It has been formally confirmed that Warner Music Group (NASDAQ: WMG) would distribute a $82.4 million quarterly dividend to shareholders.
The Big Three record labels, which will re-enter the public market in June 2020, officially announced the substantial dividend today. The statement states that Warner Music Group is prepared to start paying common stockholders a quarterly dividend of 16 cents per share starting in December, an increase from the 15 cents per share quarterly dividend disclosed in May 2022.
When the market closes on Tuesday, November 22nd, this payment, which amounts to the earlier stated $82.4 million, is expected to be received by “stockholders of record” (the business will release its Q3 2022 earnings that same day). And as of today’s market close, each share of Warner Music was worth $27.32 – up 2.78 percent from Wednesday but down about 44 percent since mid-November 2021.
The dividend announcement comes a little over a week after Deutsche Bank Aktiengesellschaft lowered its Warner Music Group target price to $30 per share, so it will be fascinating to see how the market reacts to it going ahead.
A new CEO is also on the horizon for the big label, which, as was previously mentioned, is anticipated to release its Q4 FY 2022 financials on November 22. In 2023, YouTube Chief Business Officer Robert Kyncl will succeed Stephen Cooper as CEO; the two will co-lead the company from January through February, with Kyncl taking over in March.

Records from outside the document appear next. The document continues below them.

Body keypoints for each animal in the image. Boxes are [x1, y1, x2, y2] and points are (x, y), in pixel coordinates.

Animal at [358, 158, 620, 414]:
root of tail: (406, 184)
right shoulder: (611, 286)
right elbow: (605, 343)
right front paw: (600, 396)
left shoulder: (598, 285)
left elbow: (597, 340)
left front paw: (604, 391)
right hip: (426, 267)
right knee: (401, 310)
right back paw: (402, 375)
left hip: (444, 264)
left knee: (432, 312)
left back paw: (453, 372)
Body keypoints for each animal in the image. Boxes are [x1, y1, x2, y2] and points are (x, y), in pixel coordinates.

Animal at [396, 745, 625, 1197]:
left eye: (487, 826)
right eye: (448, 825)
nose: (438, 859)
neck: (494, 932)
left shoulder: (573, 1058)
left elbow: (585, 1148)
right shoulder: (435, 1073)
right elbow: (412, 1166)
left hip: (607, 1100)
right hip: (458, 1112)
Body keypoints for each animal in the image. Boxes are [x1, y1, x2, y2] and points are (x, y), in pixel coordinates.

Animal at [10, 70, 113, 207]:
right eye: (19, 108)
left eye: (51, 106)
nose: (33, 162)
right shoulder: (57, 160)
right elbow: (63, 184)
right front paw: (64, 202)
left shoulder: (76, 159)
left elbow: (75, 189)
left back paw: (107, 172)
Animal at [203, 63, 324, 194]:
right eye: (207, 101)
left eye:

Time will, of course, disclose Kyncl’s precise management strategy for Warner Music, which has recently placed a strong emphasis on Web3 initiatives, the metaverse, and emerging markets.
On the first two fronts, Warner Music’s Spinnin’ Records during the summer changed its focus to Web3 and non-fungible tokens (NFTs), and WMG has since signed licensing agreements with Meta and SoundCloud as well as a POAP cooperation through the end of 2022.

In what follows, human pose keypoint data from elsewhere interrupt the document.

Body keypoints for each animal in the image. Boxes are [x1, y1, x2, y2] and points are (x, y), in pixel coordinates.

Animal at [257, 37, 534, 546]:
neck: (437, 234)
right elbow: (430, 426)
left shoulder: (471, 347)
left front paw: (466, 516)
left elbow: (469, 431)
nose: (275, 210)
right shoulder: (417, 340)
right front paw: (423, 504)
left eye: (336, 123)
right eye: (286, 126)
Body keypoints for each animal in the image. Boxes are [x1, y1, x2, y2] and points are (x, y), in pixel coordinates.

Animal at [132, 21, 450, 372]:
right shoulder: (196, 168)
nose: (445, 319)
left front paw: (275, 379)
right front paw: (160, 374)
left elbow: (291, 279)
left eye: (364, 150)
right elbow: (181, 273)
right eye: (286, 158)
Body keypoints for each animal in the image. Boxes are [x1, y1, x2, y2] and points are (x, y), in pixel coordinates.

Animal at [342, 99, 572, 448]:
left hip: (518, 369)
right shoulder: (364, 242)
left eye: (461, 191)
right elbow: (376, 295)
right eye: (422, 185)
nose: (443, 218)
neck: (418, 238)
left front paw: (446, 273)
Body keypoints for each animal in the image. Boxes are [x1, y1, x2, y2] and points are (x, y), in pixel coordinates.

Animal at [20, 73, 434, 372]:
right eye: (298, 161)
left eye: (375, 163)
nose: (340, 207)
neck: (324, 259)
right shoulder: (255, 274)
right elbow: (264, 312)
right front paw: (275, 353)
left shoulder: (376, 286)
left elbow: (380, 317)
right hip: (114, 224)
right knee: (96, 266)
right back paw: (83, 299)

By shutting down the latter, Warner Music became the first major label to support “fan-powered” royalties, or payments made to artists and rightsholders based on consumers’ actual listening behavior rather than the number of streams they received.
In addition, Warner Music secretly launched an Israel division in 2022, purchased the African music label Africori and the MENA distributor Qanawat Music, as well as launching a new label in India and a Brazilian label called EH Brasil.
The fact that Warner Music reported its first-ever loss in digital income due to recorded music in spite of posting a modest revenue increase over the three months ended on June 30th is worth repeating in order to draw a conclusion.
This digital decline includes a $8 million drop in streaming revenue, which stands out in comparison to the ongoing double-digit streaming growth reported by Universal Music Group and Sony Music Entertainment over the same three-month period.